During that year of weekly chemo treatments, Kaplan spent a lot of time keeping her son safe at home—and looking back on her life. “I really wasn’t having a lot of relationships where I felt like I fit in and gained confidence as a person, where I didn’t need to sacrifice myself,” she says. “I felt most [like] myself when I was with myself.”
On one visit to CHOP, her son’s alarming test results necessitated an overnight stay. Kaplan hadn’t packed clothes, so she roamed Penn’s campus to buy gear. Years later, that came to mind when she saw an ad pop up on her computer for Penn’s Chief Learning Officer doctoral program.
She enrolled, and says she surprised her classmates with insights she had gained from her 20 years’ work experience.

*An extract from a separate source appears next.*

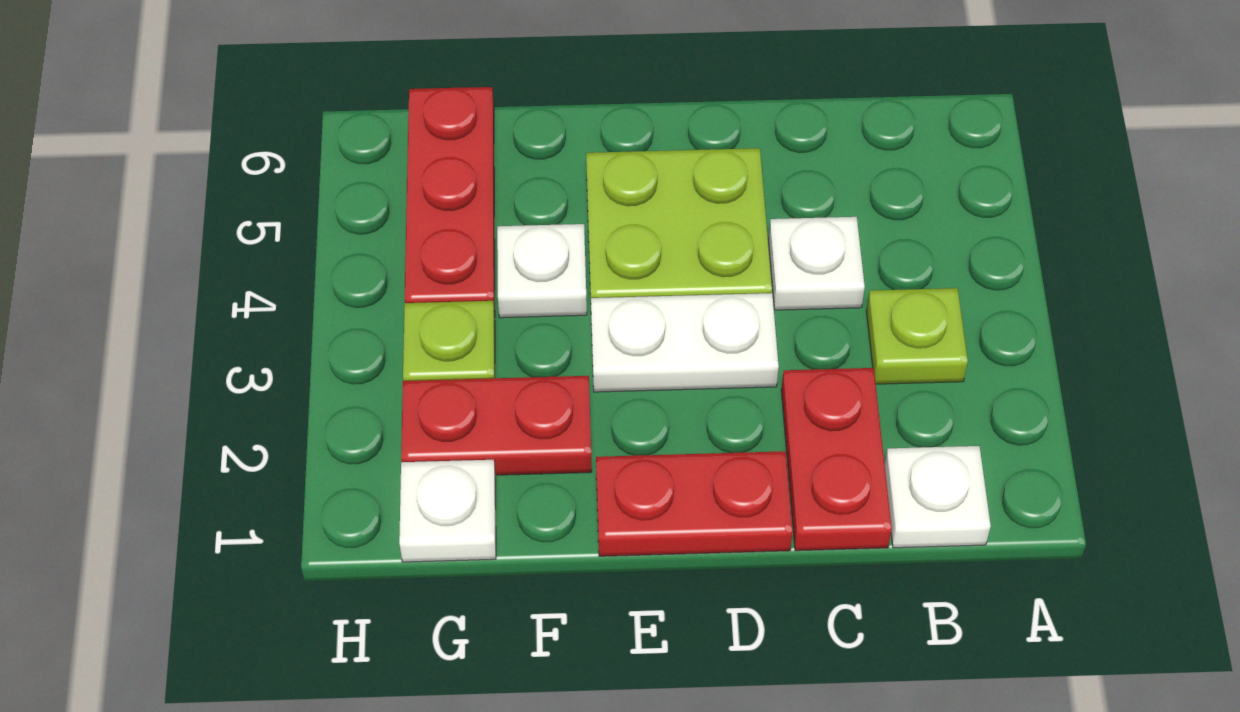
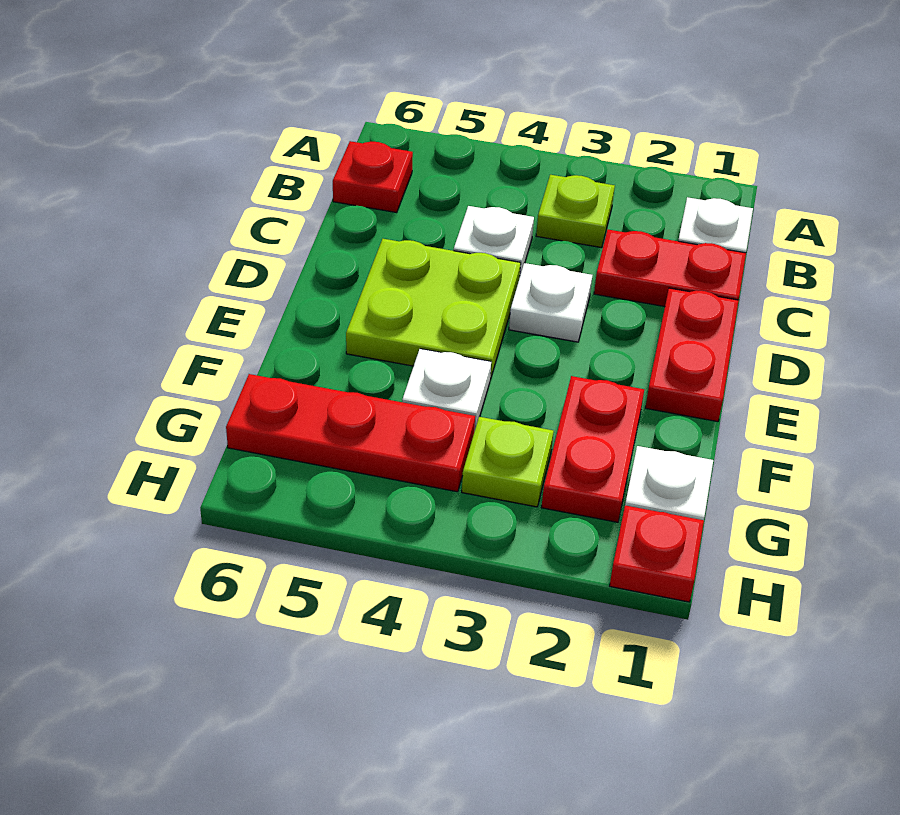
none -> red 1x1 plate [333,141,413,212]
white 1x2 plate [591,293,779,392] -> white 1x1 plate [509,263,592,342]
none -> red 1x1 plate [610,505,704,602]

When she talked about employees feeling out of place or like their backs were against the wall, “someone said, ‘Is that your dissertation topic?’” she recalls.
One specific experience at work led her to return to the topic over and over. During her son’s cancer treatment, she switched bosses. At one point, she told her new boss that she was depressed and “instantly regretted it,” she writes. “I felt like a sellout and guess what? It was for nothing. Not one thing changed. I don’t remember him reacting other than to tell me he had a meeting to go to.”
It was while working on her dissertation, “A Social Constructivist Approach to Understanding Belonging in the Workplace,” and interviewing people about belonging that she finally felt like she belonged herself. “I feel so much pride [talking about it],” she says. “It doesn’t require me to be anyone else. It requires me to be myself.”
In 2022, a year after she published her dissertation, she had a small ceremony to burn her Penn sweatshirt—signifying that she’d graduated from the program and that her son had no signs of cancer. (Now a rising high school senior, he has defied the odds by participating in track and field along with two other sports.) The next year, she began writing the book.
“I was inspired by the topic, by my dissertation process at Penn, from talking to people about how they construct their sense of belonging,” she says, “and the desire to help people feel less alone.”
In her book, she gives examples of language that bosses can use to improve employees’ sense of belonging. “After I noticed my first participant [in dissertation interviews] struggling with her words, I stopped her and said, ‘This is a judgment-free zone, and we are in this together,’” she writes, noting that the latter phrase caused the participant’s body language to improve.
Kaplan also explores “bravery in the workplace”—how employees can share more of themselves with coworkers, who might appreciate their vulnerability. “Human connection triggers the release of various neurochemicals in our brain, such as oxytocin, dopamine, and serotonin,” she writes. “These chemicals play crucial roles in bonding, social reward, and feelings of happiness and well-being.”
But she warns that people shouldn’t necessarily try to “fit in”—which can mean hiding your true self. Some employees are “ducking,” she says—appearing calm on the surface but struggling underneath.
Kaplan has seen the workplace evolve, with younger generations demanding a better work-life balance. “This generation is holding the workplace accountable,” she says. “A sense of belonging used to come from religious institutions, community, family. We used to spend less hours at the workplace. Some employers make the workplace the main destination for belonging. If you’re going to do that, you better be prepared to deal with employees’ mental health.”
Now that the book is out, Kaplan is looking forward to giving talks at book clubs, on podcasts, and in workplaces—particularly about “being yourself in a world that tells you every day to be someone different.”
“Organizations have a unique opportunity in front of them now,” she says. “They can create an environment that encourages individuals to be authentic, take risks, and express their ideas openly.”